Plakatkampagne der Polizei Hamburg: Diskriminierende Werbung mit System

Die Polizei Hamburg löscht ein Motiv ihrer Kampagne. Erneut müssen sie sich für diskriminierende oder unsensible Inhalte rechtfertigen.

Werbeplakat

Die Werbung will witzig sein, ist aber diskriminierend Foto: hamburg.de

Ben hat eine Postkarte, oder sagen wir besser einen Liebesbrief, an die Polizei geschrieben. Ob es Ben wirklich gibt? Weiß keine:r. Doch der Postkarten-Tweet der Polizei Hamburg erheitert seit Mittwochabend die Twitter-Nut­zer:in­nen. Aber nicht immer sind die PR-Kam­pagnen der hansestädtischen Polizei zum Lachen.

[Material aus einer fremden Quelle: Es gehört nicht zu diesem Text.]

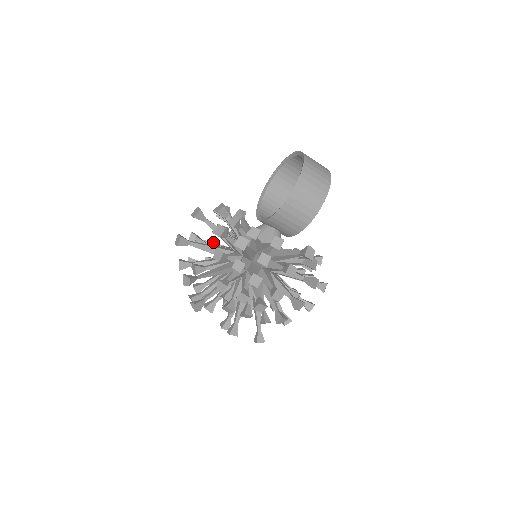
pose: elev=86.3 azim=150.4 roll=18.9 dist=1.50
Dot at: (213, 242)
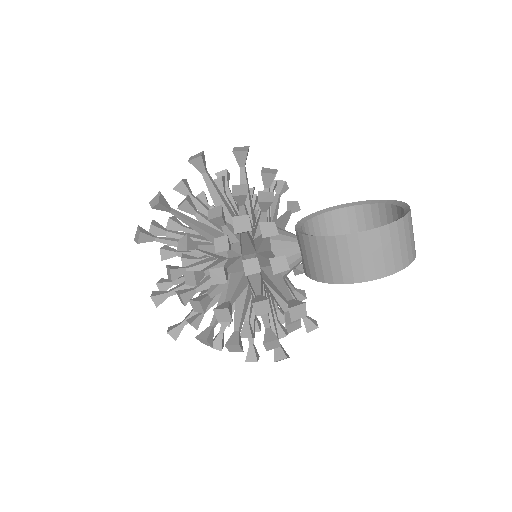
Dot at: occluded
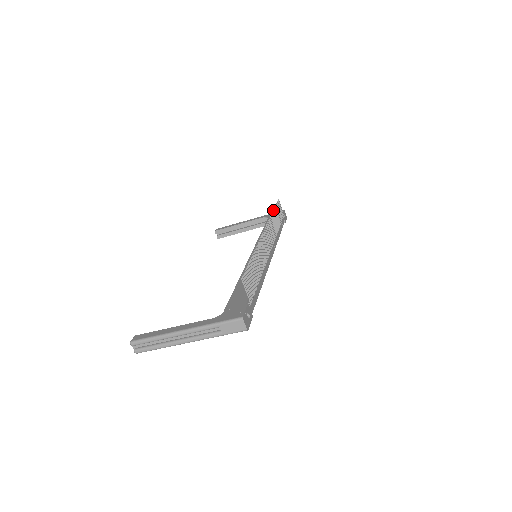
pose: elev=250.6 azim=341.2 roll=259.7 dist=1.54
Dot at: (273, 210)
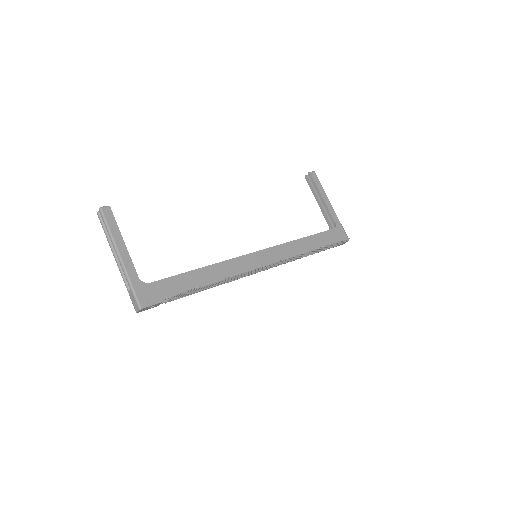
Dot at: (322, 247)
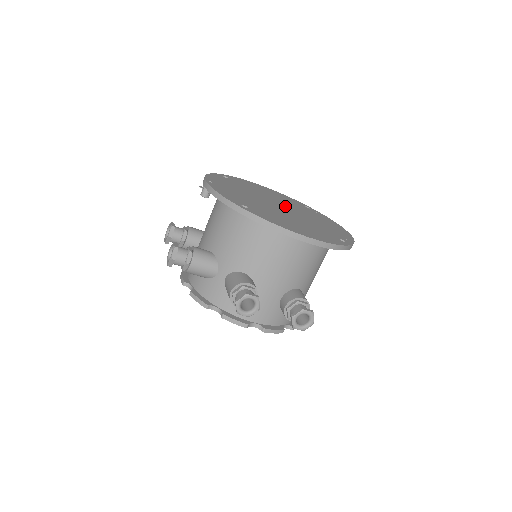
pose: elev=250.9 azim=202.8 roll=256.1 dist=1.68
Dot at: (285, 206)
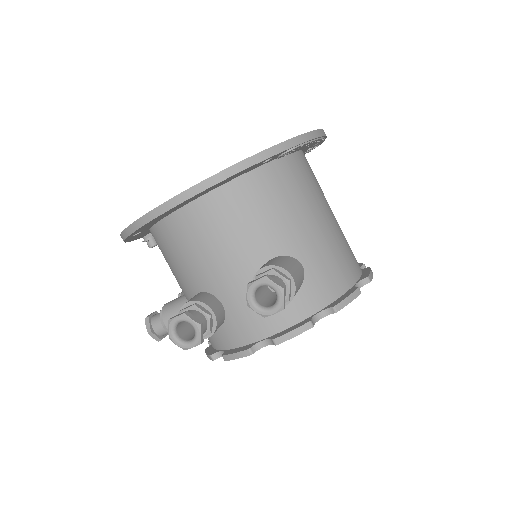
Dot at: occluded
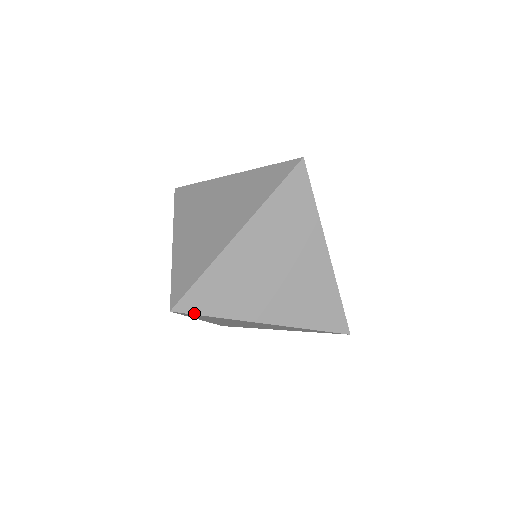
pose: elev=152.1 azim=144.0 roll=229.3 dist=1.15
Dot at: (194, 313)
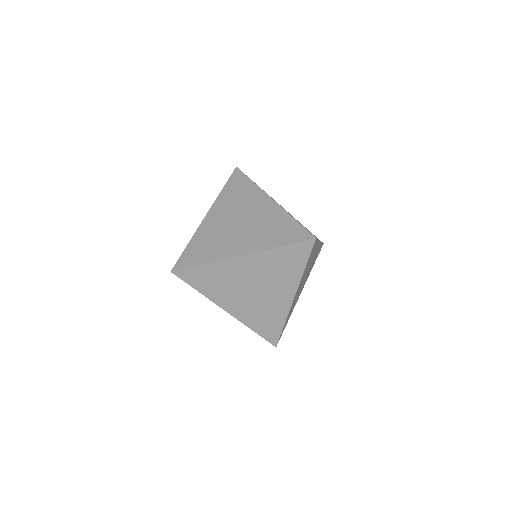
Dot at: (185, 281)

Etwa die Plakatkampagne „In Hamburg schaut man hin“, die seit September 2019 läuft. Entwickelt von der Agentur battery, soll es darum gehen, das Verantwortungsbewusstsein der Bevölkerung zu stärken. Auf den Plakaten sind verschiedene Situa­tio­nen zu sehen, bei denen man nicht eindeutig erkennen kann, was passiert ist. Immer versehen mit dem Spruch „Geh auf Nr. sicher, ruf die Polizei“.

Für wen genau das nun „sicher“ sein soll und ob es richtig ist, in jeder nicht klar zu definierenden Situation die Polizei zu rufen, sei einmal dahingestellt. Einige der Motive, sind jedoch ohne Frage problematisch. Auf einem der Plakate sieht man einen Menschen auf einer Parkbank, neben ihm liegt eine Spritze. „Insulin oder Heroin?“, steht darüber. Dass das Plakat Dia­be­ti­ker:in­nen stigmatisiert, hat die Polizei Hamburg – nach heftiger Kritik in sozialen Medien – nun auch verstanden und am Mittwoch angekündigt, das Motiv zurückzuziehen.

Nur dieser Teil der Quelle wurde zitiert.